_EXERCISE INSTRUCTIONS:_ Your job is to set down the stretch of entries that opens with the line containing "Racist and xenophobic hate crime" and closes with the line containing "information, data and". Keep both end lines, copy each exactly, and add nothing.

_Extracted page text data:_
....................

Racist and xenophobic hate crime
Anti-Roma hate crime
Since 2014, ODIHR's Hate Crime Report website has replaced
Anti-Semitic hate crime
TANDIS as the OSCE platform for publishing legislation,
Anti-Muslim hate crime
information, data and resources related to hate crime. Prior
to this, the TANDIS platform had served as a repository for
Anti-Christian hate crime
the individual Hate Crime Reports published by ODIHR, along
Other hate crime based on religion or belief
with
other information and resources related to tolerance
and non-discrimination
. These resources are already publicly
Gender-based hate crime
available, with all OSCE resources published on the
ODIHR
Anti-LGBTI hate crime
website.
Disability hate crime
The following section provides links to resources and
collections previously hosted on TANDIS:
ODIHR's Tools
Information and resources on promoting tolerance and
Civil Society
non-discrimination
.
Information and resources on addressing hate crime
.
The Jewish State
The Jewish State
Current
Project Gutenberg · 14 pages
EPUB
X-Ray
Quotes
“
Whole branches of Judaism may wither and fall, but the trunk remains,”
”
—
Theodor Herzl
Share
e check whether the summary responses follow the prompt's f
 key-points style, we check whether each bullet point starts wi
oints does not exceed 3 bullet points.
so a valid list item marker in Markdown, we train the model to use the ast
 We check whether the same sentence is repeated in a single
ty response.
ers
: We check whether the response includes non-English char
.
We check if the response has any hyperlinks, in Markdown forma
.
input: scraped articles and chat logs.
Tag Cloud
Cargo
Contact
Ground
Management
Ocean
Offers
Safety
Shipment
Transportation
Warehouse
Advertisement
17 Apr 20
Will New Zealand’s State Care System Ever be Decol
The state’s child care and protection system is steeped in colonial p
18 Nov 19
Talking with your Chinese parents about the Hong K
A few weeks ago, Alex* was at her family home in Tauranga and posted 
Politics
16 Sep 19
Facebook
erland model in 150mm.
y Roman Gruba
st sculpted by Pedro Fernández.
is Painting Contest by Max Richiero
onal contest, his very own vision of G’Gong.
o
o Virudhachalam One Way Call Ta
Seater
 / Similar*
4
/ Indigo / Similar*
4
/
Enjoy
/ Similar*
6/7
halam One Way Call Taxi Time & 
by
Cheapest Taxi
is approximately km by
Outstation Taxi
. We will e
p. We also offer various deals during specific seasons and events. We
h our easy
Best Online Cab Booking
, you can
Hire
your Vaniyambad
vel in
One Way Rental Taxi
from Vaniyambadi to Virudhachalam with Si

....................

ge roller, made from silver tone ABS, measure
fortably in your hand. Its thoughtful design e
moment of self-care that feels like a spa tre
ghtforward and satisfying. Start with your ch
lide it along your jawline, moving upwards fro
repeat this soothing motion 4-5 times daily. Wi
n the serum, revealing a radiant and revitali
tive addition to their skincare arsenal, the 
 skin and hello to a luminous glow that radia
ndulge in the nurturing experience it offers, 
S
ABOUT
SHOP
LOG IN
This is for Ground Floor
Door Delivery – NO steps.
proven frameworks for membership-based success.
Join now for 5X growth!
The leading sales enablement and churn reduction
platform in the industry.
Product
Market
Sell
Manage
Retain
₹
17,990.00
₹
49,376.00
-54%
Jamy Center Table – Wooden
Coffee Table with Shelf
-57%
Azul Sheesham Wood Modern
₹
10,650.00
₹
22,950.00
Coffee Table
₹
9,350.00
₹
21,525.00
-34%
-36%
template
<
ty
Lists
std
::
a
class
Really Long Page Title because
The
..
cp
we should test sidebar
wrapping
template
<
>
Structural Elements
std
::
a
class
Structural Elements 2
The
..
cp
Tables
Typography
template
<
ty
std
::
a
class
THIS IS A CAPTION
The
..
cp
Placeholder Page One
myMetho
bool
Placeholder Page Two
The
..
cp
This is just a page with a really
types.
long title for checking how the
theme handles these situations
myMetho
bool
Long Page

....................

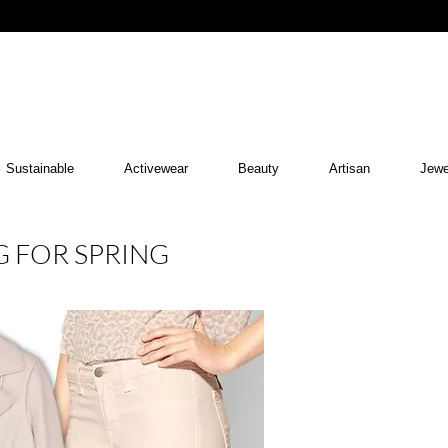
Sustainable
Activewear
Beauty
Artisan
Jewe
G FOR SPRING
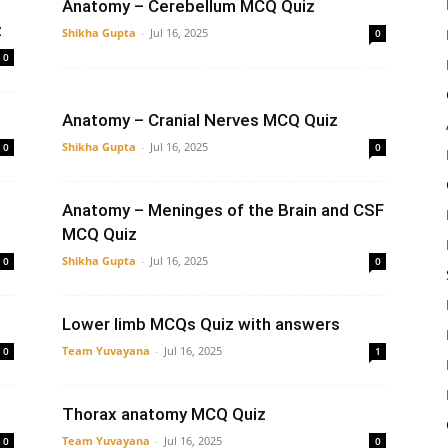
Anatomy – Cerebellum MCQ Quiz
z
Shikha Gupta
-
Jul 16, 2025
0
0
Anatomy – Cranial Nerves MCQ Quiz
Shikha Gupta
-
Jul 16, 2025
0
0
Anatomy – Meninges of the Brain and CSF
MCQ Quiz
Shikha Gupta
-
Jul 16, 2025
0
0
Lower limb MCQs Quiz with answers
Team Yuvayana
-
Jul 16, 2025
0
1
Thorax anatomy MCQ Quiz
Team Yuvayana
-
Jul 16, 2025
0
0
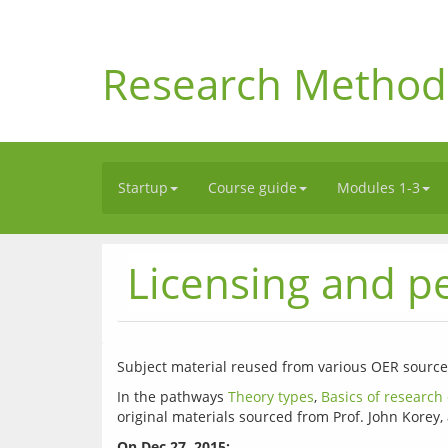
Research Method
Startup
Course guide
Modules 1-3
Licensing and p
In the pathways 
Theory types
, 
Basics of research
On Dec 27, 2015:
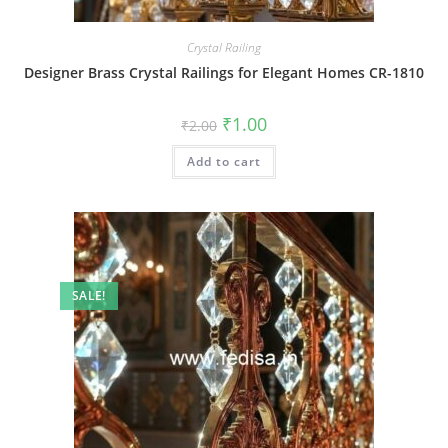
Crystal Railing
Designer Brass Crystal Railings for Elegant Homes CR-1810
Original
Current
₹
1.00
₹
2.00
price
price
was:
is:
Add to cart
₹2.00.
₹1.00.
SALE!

....................

_OUTPUT FOR THIS TASK:_
Racist and xenophobic hate crime
Anti-Roma hate crime
Since 2014, ODIHR's Hate Crime Report website has replaced
Anti-Semitic hate crime
TANDIS as the OSCE platform for publishing legislation,
Anti-Muslim hate crime
information, data and resources related to hate crime. Prior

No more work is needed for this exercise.